A steady stream of neighbors and fans crowds into the room, making it even hotter. Occasionally they applaud after Nestor Quinones, Duran's trainer and longtime friend from El Chorrillo, announces the end of a round.
If this is what Duran wants; if, as he and the promoters promise, he has passed all of the neurological tests; if he still can create a stir and draw a crowd, and if he still wants to fight, why shouldn't he be given the chance? The danger tomorrow night, it seems, belongs to Goosen, not Duran.
"I was born to box," Duran says. "I still believe I can compete, and that's why I still do it. This is what I love, and I take care of things I love. I have a title right now. Whoever wants to step up to the plate to fight me for it can step up to the plate."
(Actually, Duran's title - the National Association of Boxing super-middleweight crown - is not a title from a recognized international body.)
"I ignore all the people who say I shouldn't do this. I don't care what they say," Duran says. "The commissioners in Las Vegas should worry about their own boxers. I've seen 10-times worse boxers down there, and they're still able to box when they shouldn't have a license. That's what really makes me mad. I've taken every test; and, besides, I know what my body's able to do. I listen to my body, and I will know when my body tells me it's time to quit. The decision will be made by me. Nobody else.
"I can tell you, no, I won't be fighting when I'm 60. I will fight for maybe another year or year-and-a-half.
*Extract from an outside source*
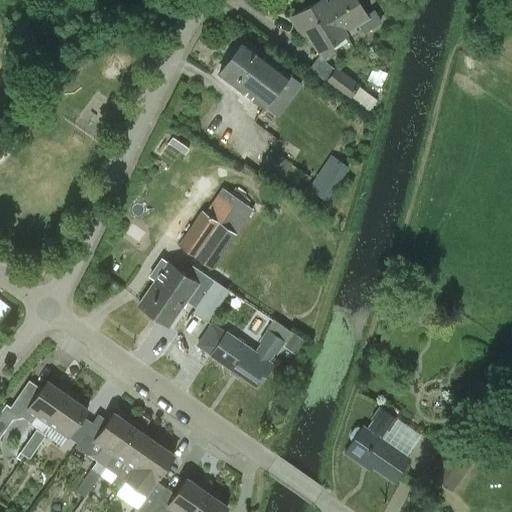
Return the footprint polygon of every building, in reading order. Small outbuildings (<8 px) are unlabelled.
[(344,33),(325,1),(324,0),(319,0),(291,17),(303,36),(308,33),(319,51),(319,52),(325,61),(336,55),(330,45),(345,36),(344,33)] [(325,1),(344,33),(357,23),(363,34),(381,23),(374,11),(365,15),(356,0),(327,0),(325,1)] [(264,108),(289,75),(244,41),(219,74),(264,108)] [(367,114),(377,101),(359,86),(336,68),(325,82),(349,100),(367,114)] [(326,201),(348,168),(330,156),(308,189),(326,201)] [(219,222),(195,257),(212,269),(236,235),(253,210),(237,199),(222,188),(205,212),(219,222)] [(219,222),(205,212),(202,210),(177,245),(195,257),(219,222)] [(198,284),(191,279),(166,262),(138,305),(169,326),(198,284)] [(228,290),(214,281),(195,307),(192,312),(206,322),(228,290)] [(0,321),(10,310),(0,299),(0,321)] [(266,330),(267,331),(260,342),(262,343),(255,353),(226,334),(211,355),(211,356),(257,387),(272,365),(268,362),(275,352),(276,353),(284,342),(286,343),(293,333),(273,320),(266,330)] [(197,345),(211,355),(226,334),(212,324),(197,345)] [(284,347),(295,354),(305,340),(294,333),(284,347)] [(37,415),(48,422),(67,395),(47,381),(41,389),(29,381),(10,408),(32,423),(37,415)] [(68,436),(87,409),(67,395),(48,422),(68,436)] [(106,467),(134,427),(114,413),(95,438),(85,431),(75,446),(86,454),(98,452),(102,446),(113,454),(105,466),(106,467)] [(350,438),(354,441),(345,453),(363,466),(365,462),(393,481),(408,459),(363,427),(362,428),(358,426),(354,427),(349,434),(350,438)] [(125,481),(134,468),(154,441),(134,427),(106,467),(117,474),(112,481),(121,487),(125,481)] [(28,441),(37,447),(45,436),(36,429),(28,441)] [(430,475),(452,491),(481,448),(458,433),(430,475)] [(37,447),(28,441),(20,453),(29,458),(37,447)] [(156,481),(174,455),(154,441),(134,468),(125,481),(145,495),(139,502),(141,503),(134,511),(148,511),(165,487),(156,481)] [(93,485),(101,474),(91,468),(84,479),(93,485)] [(192,511),(210,488),(202,482),(199,486),(187,478),(168,505),(164,503),(157,511),(192,511)] [(93,485),(84,479),(76,491),(84,498),(93,485)] [(222,511),(227,506),(215,498),(218,493),(210,488),(192,511),(222,511)]
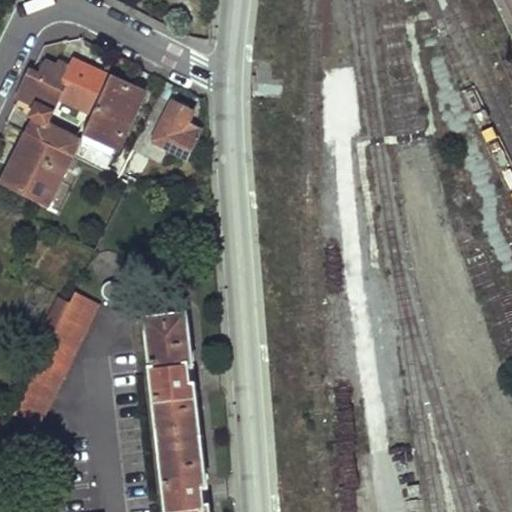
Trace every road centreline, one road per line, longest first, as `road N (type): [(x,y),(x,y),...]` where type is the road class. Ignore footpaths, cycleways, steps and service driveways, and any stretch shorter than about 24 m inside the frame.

But right now, this is still my business. When I step into the ring I'm just doing my business."
Still, it is hard to believe anything is left for Duran. He has fought practically every great fighter in the middle-weight classes of his generation. Leonard and Hagler, Esteban DeJesus and Edwin Viruet, Thomas Hearns and Saoul Mamby, Carlos Palomino and Davey Moore, Vinny Pazienza and Hector Camacho, Robbie Sims and Iran Barkley.
Now Duran fights because he can. And because there still is someone willing to pay him almost $80,000. And because, maybe, just maybe, there is one, last big payday.
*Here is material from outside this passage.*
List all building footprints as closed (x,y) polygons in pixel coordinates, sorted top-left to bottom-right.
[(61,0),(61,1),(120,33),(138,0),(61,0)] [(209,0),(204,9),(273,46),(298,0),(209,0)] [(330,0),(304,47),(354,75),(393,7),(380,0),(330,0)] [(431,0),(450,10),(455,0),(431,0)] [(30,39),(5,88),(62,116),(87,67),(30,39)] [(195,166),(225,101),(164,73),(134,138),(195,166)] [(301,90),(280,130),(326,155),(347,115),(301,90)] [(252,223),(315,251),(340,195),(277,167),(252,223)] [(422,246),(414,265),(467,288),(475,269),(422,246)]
"I've fought pretty much everyone in my past that I've wanted to fight. There's really not one guy out there I really want to fight," Duran says. "If I were 15 years younger, I'd like to fight Roy Jones, but not now. I'm smart. I know where I can go and where I can't.
"What I would really like, more than anything, is to fight one more time in Madison Square Garden. That's where I won my first title (June 26, 1972, against Ken Buchanan). I remember how happy I was that night, being able to take a title back home to the people of Panama. I would like one more night like that."
In the heat inside the Ringside Boxing Club, no music plays. No television cameras record his movements. Duran wears a sleeveless fleece jacket over a T-shirt as he throws those once-deadly right-left combinations.
In this room, he still looks as if he's wrapped as tightly as the gauze that protects his hands. Here, as he grunts and slugs at the heavy bag, he looks evil and intimidating again, as he did in 1975 when he almost killed Ray Lampkin on national TV and gloated about it later.
Tomorrow night, he will be as far away from the glare of national television as a fighter can get. Like Jack Nicklaus playing at the local pitch-and-putt, or Gaylord Perry throwing spitters in a semipro league, Roberto Duran will be a somebody in the middle of nowhere.
"The sport is like this," Duran says. "Sometimes you come to places like this. It's not always glitz and glamour. But a ring is a ring, and you can see (tomorrow) if my hands still are made of stone."